Gagner 6000 euros sans être taxé, les indépendants disent NON

Le gouvernement fédéral veut permettre aux citoyens de gagner 6.000 euros de revenus supplémentaires par an sans être taxés dans certains secteurs comme l’accueil des enfants, l’IT, le transport, la construction, le jardinage et l’enseignement.

D’un sondage du SNI auprès de 564 indépendants actifs dans ces secteurs, il apparait que 93 pourcent se font beaucoup de soucis sur la concurrence déloyale que cette non-taxation entrainera dans leur secteur. Le SNI demande donc de revoir profondément certains points. Ainsi, il est essentiel qu’un système d’enregistrement soit mis en place, que la limite mensuelle soit fixée à 500 euros au lieu des 1.000 euros fixés actuellement, que les bénéficiaires de ces revenus supplémentaires soient bien contrôlés et que celui qui dépasse le seuil une seule fois soit taxé toute l’année, comme tous les indépendants. « Il n’est pas question que cette mesure se fasse au détriment des indépendants » affirme Christine Mattheeuws, la présidente du SNI.

Les salariés occupés à au moins un 4/5ème temps, les pensionnés mais aussi les indépendants à titre principal pourront bientôt gagner 6.000 euros de revenus supplémentaires non-taxés par an. Le seuil mensuel est fixé à 1.000 euros. Les revenus non-taxés pourront être gagnés dans certains secteurs comme l’accueil des enfants, la construction, l’enseignement privé, l’IT, l’entretien de jardins et le transport mais cette description est trop vague et doit être précisée, estime le SNI. Dans tous les cas, les indépendants actifs dans ces secteurs se font du souci. 93 pourcent craignent une augmentation de la concurrence déloyale consécutivement à cette mesure proposée par l’Open VLD. « Nous comprenons très bien ces craintes et nous faisons tout pour que cette mesure soit affinée afin de réduire la concurrence déloyale à zéro » indique la présidente du SNI, Christine Mattheeuws.

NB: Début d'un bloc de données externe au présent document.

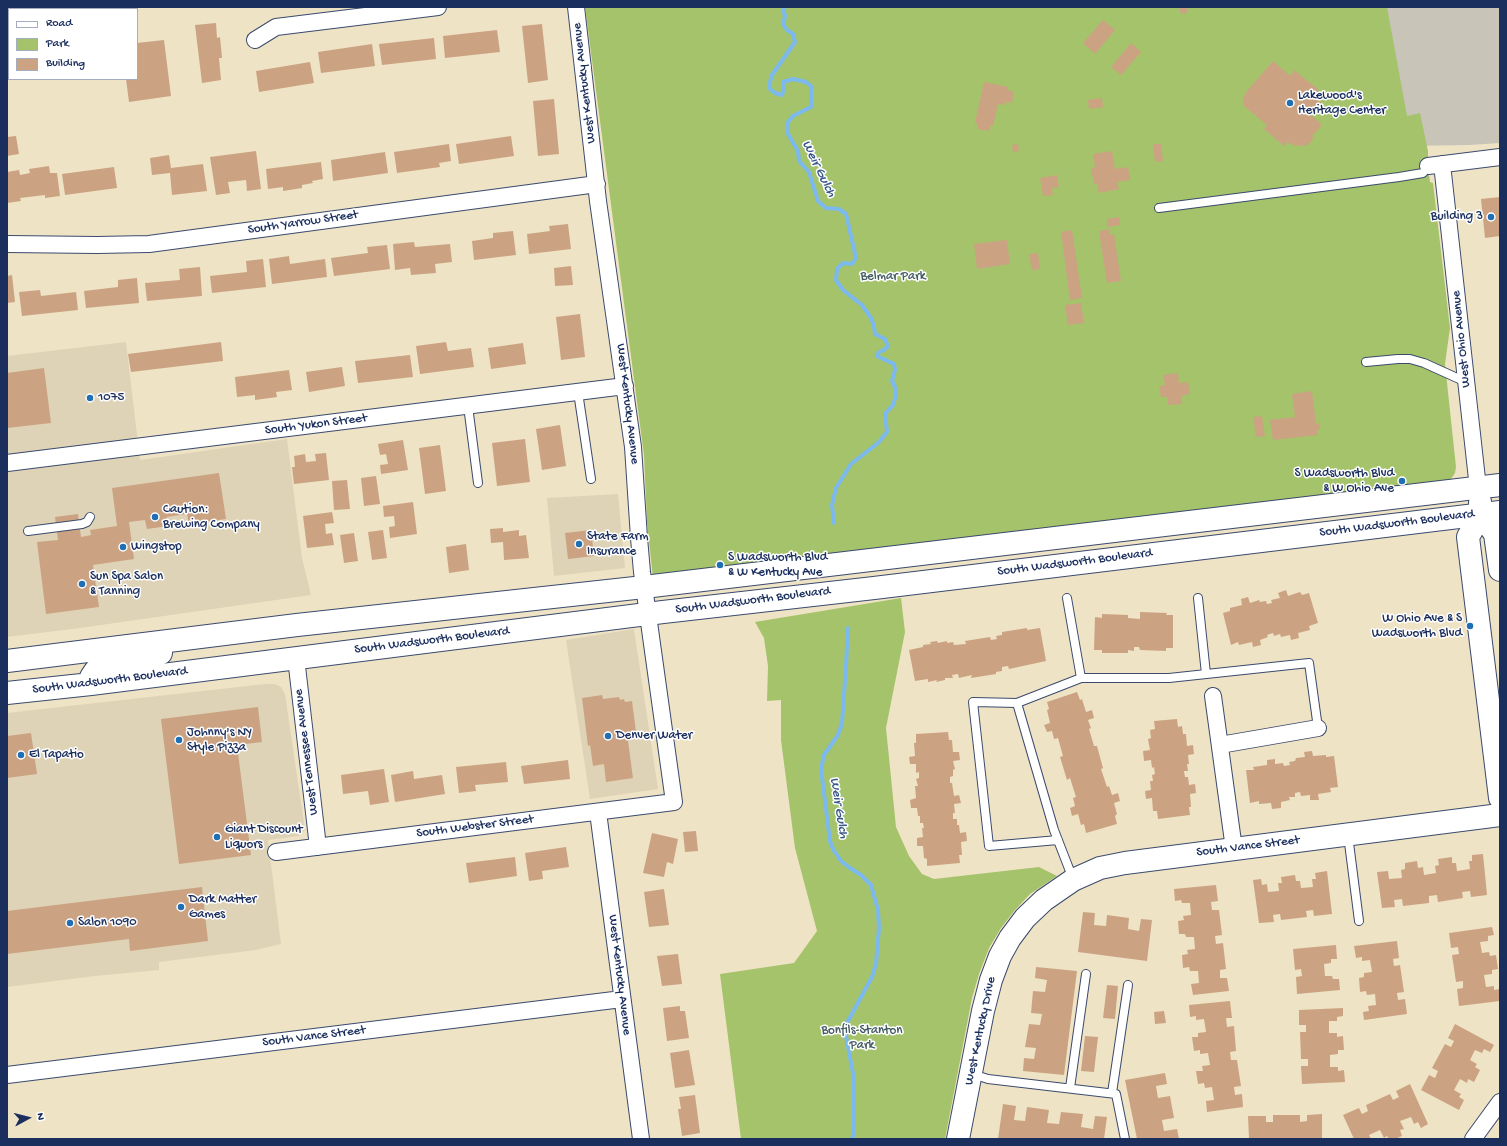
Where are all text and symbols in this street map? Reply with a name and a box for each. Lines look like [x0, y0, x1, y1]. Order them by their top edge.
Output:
legend [8, 8, 138, 80]
text: Road [46, 17, 72, 31]
street label: West Kentucky Avenue [570, 22, 600, 144]
text: Park [46, 37, 69, 51]
text: Building [46, 57, 85, 71]
place label: Lakewood's Heritage Center [1298, 88, 1386, 119]
marker: Lakewood's Heritage Center [1285, 98, 1295, 108]
water label: Weir Gulch [797, 138, 839, 200]
street label: South Yarrow Street [247, 208, 359, 238]
place label: Building 3 [1431, 209, 1483, 225]
marker: Building 3 [1486, 212, 1496, 222]
park label: Belmar Park [860, 269, 926, 285]
street label: West Ohio Avenue [1449, 290, 1475, 388]
street label: West Kentucky Avenue [612, 343, 642, 465]
place label: 1075 [98, 390, 124, 406]
marker: 1075 [85, 393, 95, 403]
street label: South Yukon Street [264, 411, 368, 439]
place label: S Wadsworth Blvd & W Ohio Ave [1295, 466, 1394, 497]
marker: S Wadsworth Blvd & W Ohio Ave [1397, 476, 1407, 486]
place label: Caution: Brewing Company [163, 502, 260, 533]
street label: South Wadsworth Boulevard [1319, 507, 1475, 541]
marker: Caution: Brewing Company [150, 512, 160, 522]
place label: State Farm Insurance [587, 529, 648, 560]
place label: Wingstop [131, 539, 182, 555]
marker: State Farm Insurance [574, 539, 584, 549]
marker: Wingstop [118, 542, 128, 552]
street label: South Wadsworth Boulevard [997, 546, 1153, 580]
place label: S Wadsworth Blvd & W Kentucky Ave [728, 550, 827, 581]
marker: S Wadsworth Blvd & W Kentucky Ave [715, 560, 725, 570]
place label: Sun Spa Salon & Tanning [90, 569, 163, 600]
marker: Sun Spa Salon & Tanning [77, 579, 87, 589]
street label: South Wadsworth Boulevard [675, 584, 831, 618]
place label: W Ohio Ave & S Wadsworth Blvd [1372, 611, 1462, 642]
marker: W Ohio Ave & S Wadsworth Blvd [1465, 621, 1475, 631]
street label: South Wadsworth Boulevard [354, 624, 510, 658]
street label: South Wadsworth Boulevard [32, 664, 188, 698]
street label: West Tennessee Avenue [292, 688, 322, 816]
place label: Johnny's NY Style Pizza [187, 725, 252, 756]
place label: Denver Water [616, 728, 692, 744]
marker: Denver Water [603, 731, 613, 741]
marker: Johnny's NY Style Pizza [174, 735, 184, 745]
place label: El Tapatio [29, 747, 84, 763]
marker: El Tapatio [16, 750, 26, 760]
water label: Weir Gulch [825, 776, 851, 840]
street label: South Webster Street [415, 812, 535, 842]
place label: Giant Discount Liquors [225, 822, 303, 853]
marker: Giant Discount Liquors [212, 832, 222, 842]
street label: South Vance Street [1196, 833, 1300, 861]
place label: Dark Matter Games [189, 892, 256, 923]
marker: Dark Matter Games [176, 902, 186, 912]
street label: West Kentucky Avenue [604, 914, 634, 1036]
place label: Salon 1090 [78, 915, 137, 931]
marker: Salon 1090 [65, 918, 75, 928]
street label: West Kentucky Drive [962, 975, 1000, 1087]
street label: South Vance Street [262, 1023, 366, 1051]
park label: Bonfils-Stanton Park [821, 1023, 903, 1054]
north arrow [8, 1098, 48, 1138]
text: N [34, 1112, 46, 1121]

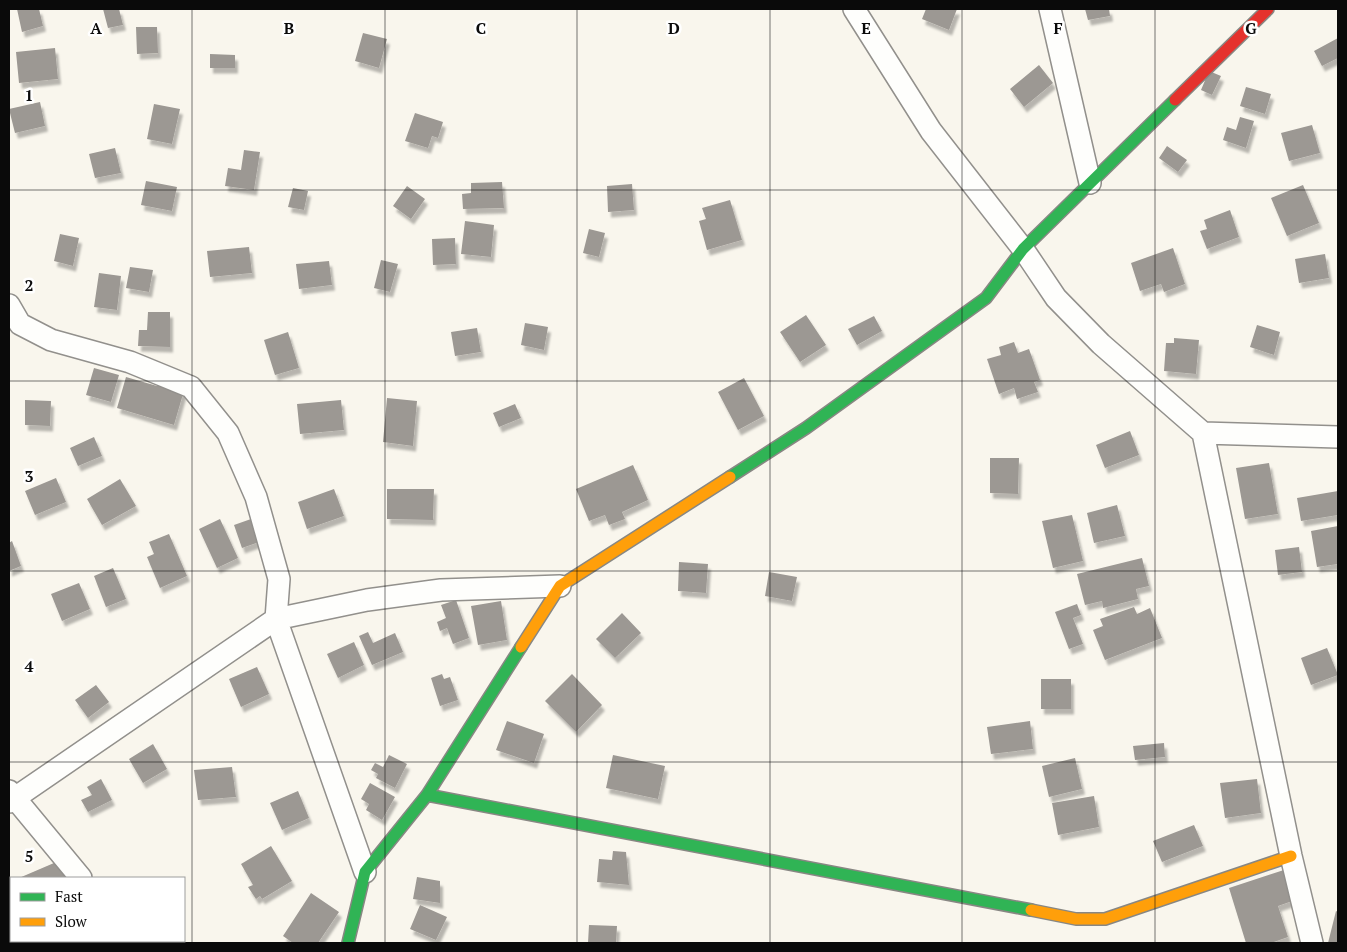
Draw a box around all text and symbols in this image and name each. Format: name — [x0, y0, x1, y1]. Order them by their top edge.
text: A — [90, 17, 102, 39]
text: B — [284, 17, 294, 39]
text: C — [476, 17, 486, 39]
text: D — [668, 17, 680, 39]
text: E — [861, 17, 871, 39]
text: F — [1053, 17, 1063, 39]
text: G — [1245, 17, 1257, 39]
text: 1 — [24, 84, 34, 106]
text: 2 — [24, 274, 34, 296]
text: 3 — [24, 465, 34, 487]
text: 4 — [24, 655, 34, 677]
text: 5 — [24, 845, 34, 867]
legend — [10, 877, 185, 942]
text: Fast — [55, 886, 83, 906]
text: Slow — [55, 911, 88, 931]

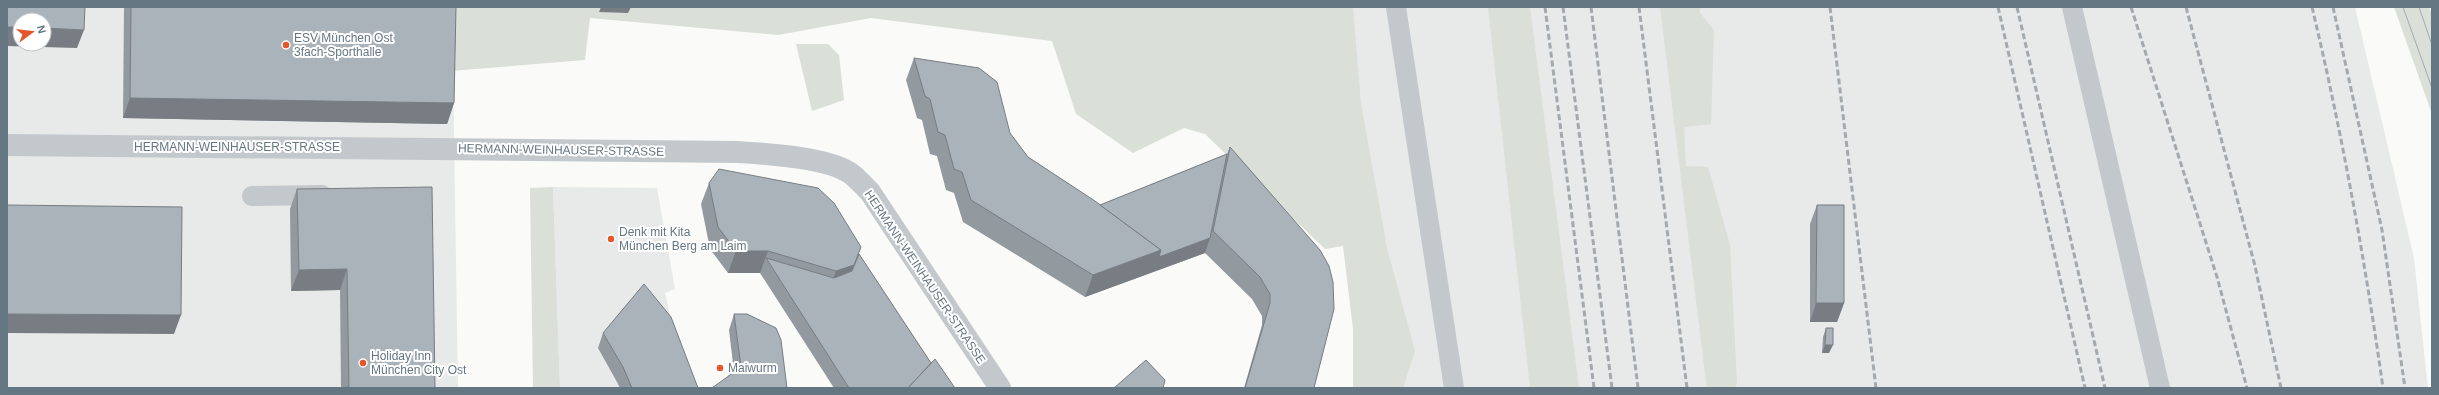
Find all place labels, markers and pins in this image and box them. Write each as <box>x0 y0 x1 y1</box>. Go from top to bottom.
place label: ESV München Ost 3fach-Sporthalle <box>294 31 393 59</box>
marker: ESV München Ost 3fach-Sporthalle <box>281 40 291 50</box>
place label: Denk mit Kita München Berg am Laim <box>619 225 746 253</box>
marker: Denk mit Kita München Berg am Laim <box>606 234 616 244</box>
place label: Holiday Inn München City Ost <box>371 349 467 377</box>
marker: Holiday Inn München City Ost <box>358 358 368 368</box>
place label: Maiwurm <box>728 361 777 375</box>
marker: Maiwurm <box>715 363 725 373</box>

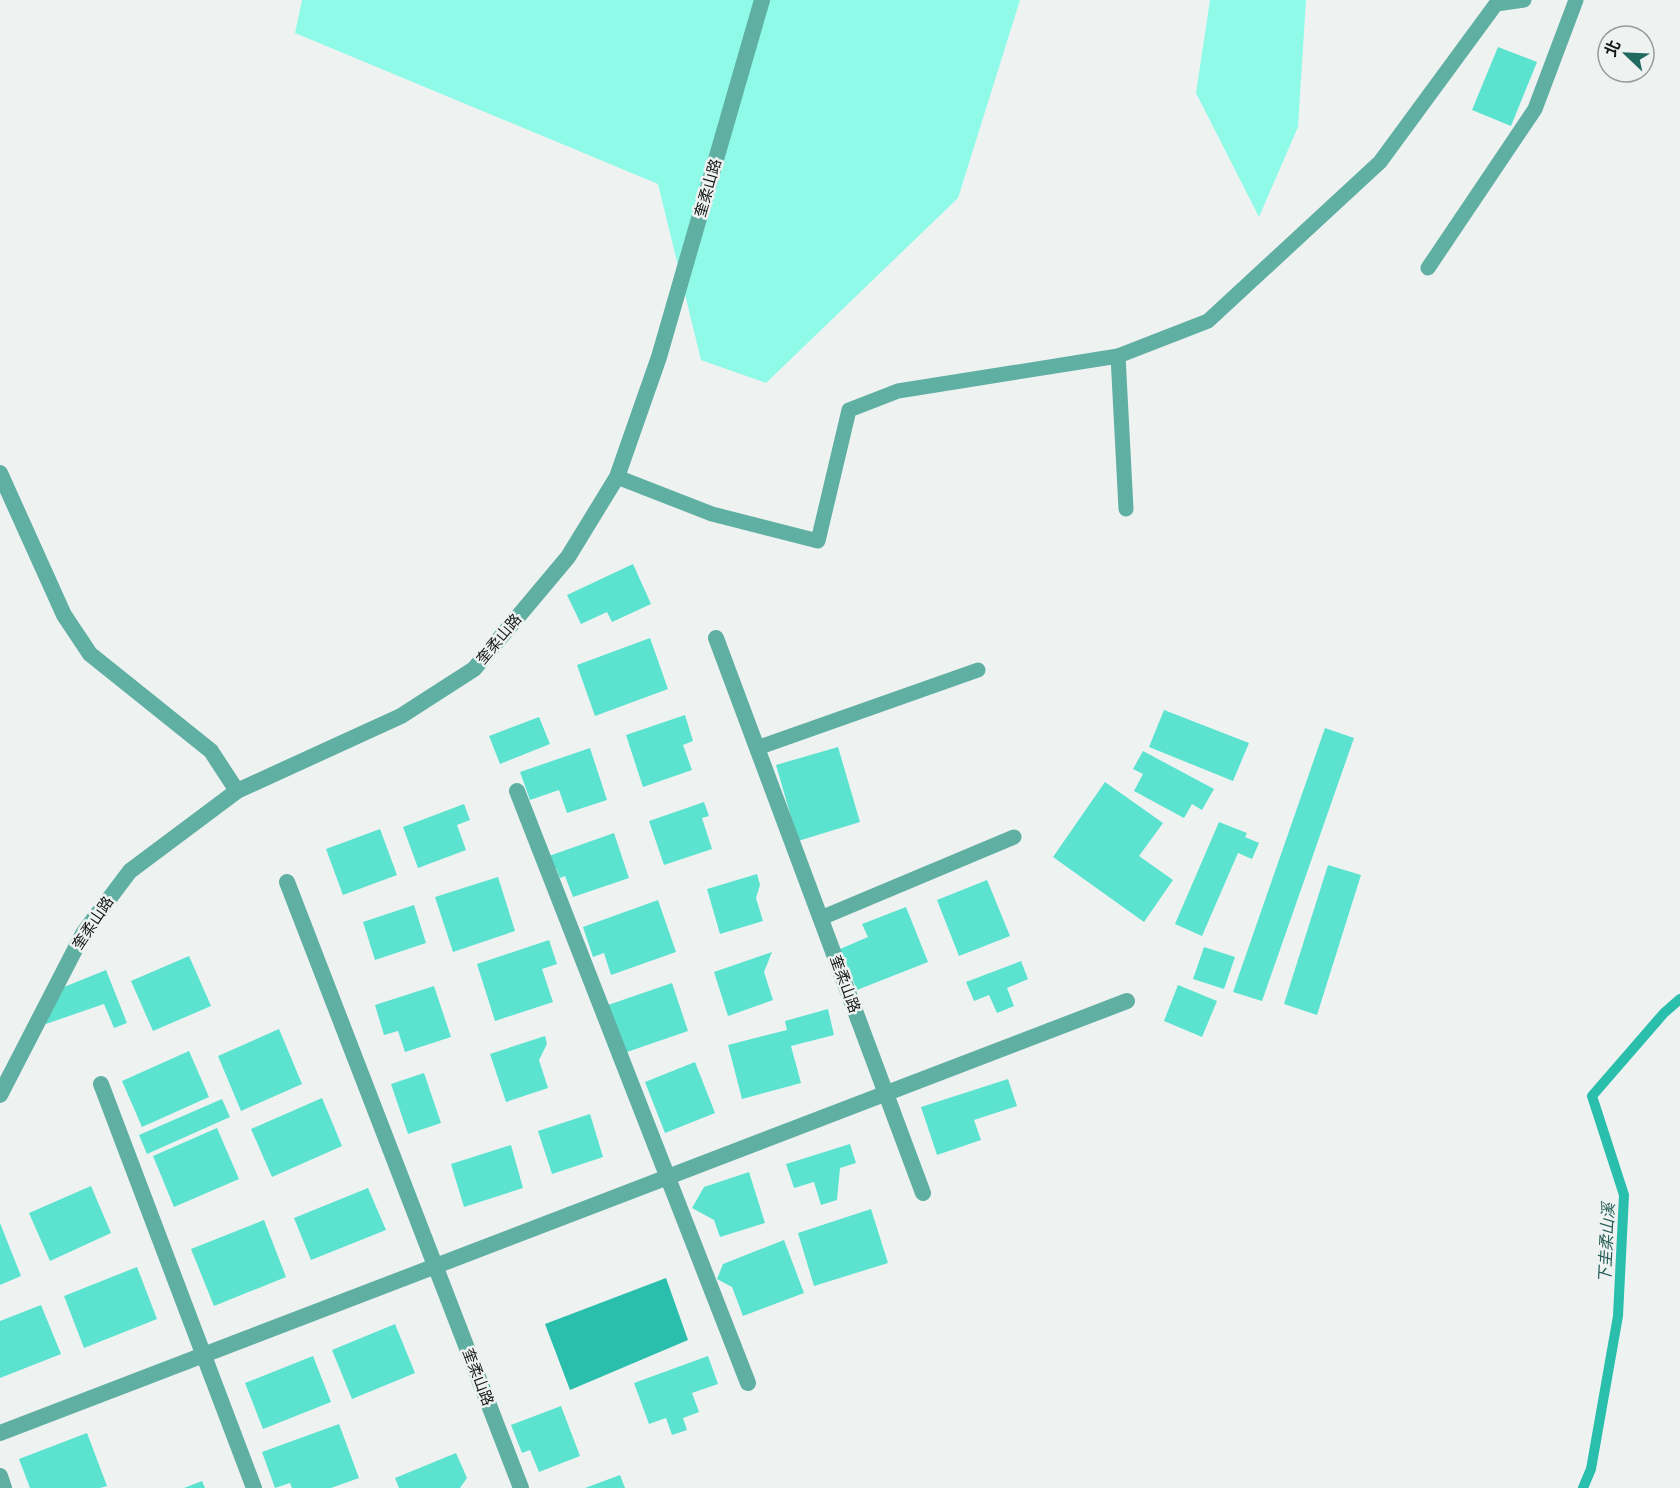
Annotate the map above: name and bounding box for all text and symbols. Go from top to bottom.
north arrow [1596,24,1656,84]
text: 北 [1601,37,1625,60]
street label: 奎柔山路 [691,157,725,219]
street label: 奎柔山路 [473,610,525,668]
street label: 奎柔山路 [69,893,117,953]
street label: 奎柔山路 [826,953,864,1015]
water label: 下圭柔山溪 [1595,1201,1619,1283]
street label: 奎柔山路 [459,1346,497,1408]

Tout d’abord, le SNI exige qu’un système efficace d’enregistrement soit mis en place avant l’entrée en vigueur de la mesure, pour pouvoir contrôler les prestations. Ensuite, il faut que le seuil mensuel fixé actuellement à 1.000 euros soit ramené à 500 euros, comme promis précédemment. Cela évitera que, durant certaines périodes de pointe, dans certains secteurs saisonniers, de grosses sommes non-taxées puissent être gagnées. En continuant dans cette logique, l’organisation des entrepreneurs indépendants plaide pour que les personnes qui ont dépassé une fois ce seuil de 500 euros ne puissent plus bénéficier de ces revenus non-taxés pendant l’année. Ces personnes pourront continuer à rendre des prestations durant l’année mais elles devront être taxées comme tous les indépendants.

Ces modifications sont un must pour le SNI pour éviter que les indépendants soient concurrencés par des personnes qui, grâce au fait qu’elles ne seront pas taxées, pourront proposer les mêmes services mais à un tarif bien inférieur à celui pratiqué par les indépendants. Pour finir, le SNI regrette que cette mesure produira moins de revenus pour le statut social des indépendants. Selon les calcul du SPF Sécurité Sociale, 31 pourcent de tous les indépendants à titre complémentaire et des indépendants pensionnés prendront part à ce nouveau statut. En tout, il s’agirait de 40.000 indépendants. Le statut social perdrait 10 millions d’euros par an, estime le SPF Sécurité Sociale. Selon la Cour des Comptes, les pertes pourraient même s’élever à 109 millions d’euros. Dans tous les cas, cela signifierait un trou énorme dans la protection sociale des indépendants.